* [EXERCISE]: In this material, which lines include the string "elbow"? Show them.

* [GIVEN RECORDS]:
+ + + + +

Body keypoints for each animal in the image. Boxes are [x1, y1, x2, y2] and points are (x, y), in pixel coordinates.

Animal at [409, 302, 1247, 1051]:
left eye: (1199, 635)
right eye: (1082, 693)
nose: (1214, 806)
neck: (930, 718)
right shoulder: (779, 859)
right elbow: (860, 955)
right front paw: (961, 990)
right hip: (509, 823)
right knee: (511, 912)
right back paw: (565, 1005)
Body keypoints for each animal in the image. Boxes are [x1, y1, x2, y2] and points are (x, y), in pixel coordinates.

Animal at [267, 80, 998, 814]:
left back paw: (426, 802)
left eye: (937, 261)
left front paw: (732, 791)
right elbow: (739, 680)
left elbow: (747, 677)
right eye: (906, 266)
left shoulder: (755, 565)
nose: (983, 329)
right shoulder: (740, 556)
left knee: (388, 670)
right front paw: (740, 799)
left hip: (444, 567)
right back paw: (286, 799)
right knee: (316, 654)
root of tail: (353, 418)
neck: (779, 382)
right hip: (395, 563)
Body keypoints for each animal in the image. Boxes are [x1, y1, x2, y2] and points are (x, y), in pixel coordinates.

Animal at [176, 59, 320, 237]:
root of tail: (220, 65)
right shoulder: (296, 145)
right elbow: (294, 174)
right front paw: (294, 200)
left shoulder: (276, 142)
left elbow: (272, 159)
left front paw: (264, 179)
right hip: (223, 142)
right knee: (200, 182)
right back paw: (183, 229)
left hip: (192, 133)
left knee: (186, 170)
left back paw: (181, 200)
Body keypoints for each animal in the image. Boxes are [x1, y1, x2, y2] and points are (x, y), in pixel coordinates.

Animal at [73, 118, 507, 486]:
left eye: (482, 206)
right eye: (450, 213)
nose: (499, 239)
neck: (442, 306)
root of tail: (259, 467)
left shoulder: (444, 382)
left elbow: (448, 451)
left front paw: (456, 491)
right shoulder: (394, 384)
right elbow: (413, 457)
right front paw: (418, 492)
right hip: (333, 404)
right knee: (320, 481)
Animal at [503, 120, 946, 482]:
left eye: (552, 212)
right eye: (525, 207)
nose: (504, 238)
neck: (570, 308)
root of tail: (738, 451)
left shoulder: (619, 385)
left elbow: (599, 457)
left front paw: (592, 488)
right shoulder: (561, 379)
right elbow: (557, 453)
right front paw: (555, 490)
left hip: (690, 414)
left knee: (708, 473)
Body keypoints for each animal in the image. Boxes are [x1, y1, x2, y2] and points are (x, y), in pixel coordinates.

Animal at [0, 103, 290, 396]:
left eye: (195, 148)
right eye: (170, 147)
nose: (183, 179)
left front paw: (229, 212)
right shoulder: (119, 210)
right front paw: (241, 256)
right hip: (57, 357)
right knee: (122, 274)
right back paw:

+ + + + +

* [RESULT OF THIS EXERCISE]:
right elbow: (860, 955)
right elbow: (739, 680)
left elbow: (747, 677)
right elbow: (294, 174)
left elbow: (272, 159)
left elbow: (448, 451)
right elbow: (413, 457)
left elbow: (599, 457)
right elbow: (557, 453)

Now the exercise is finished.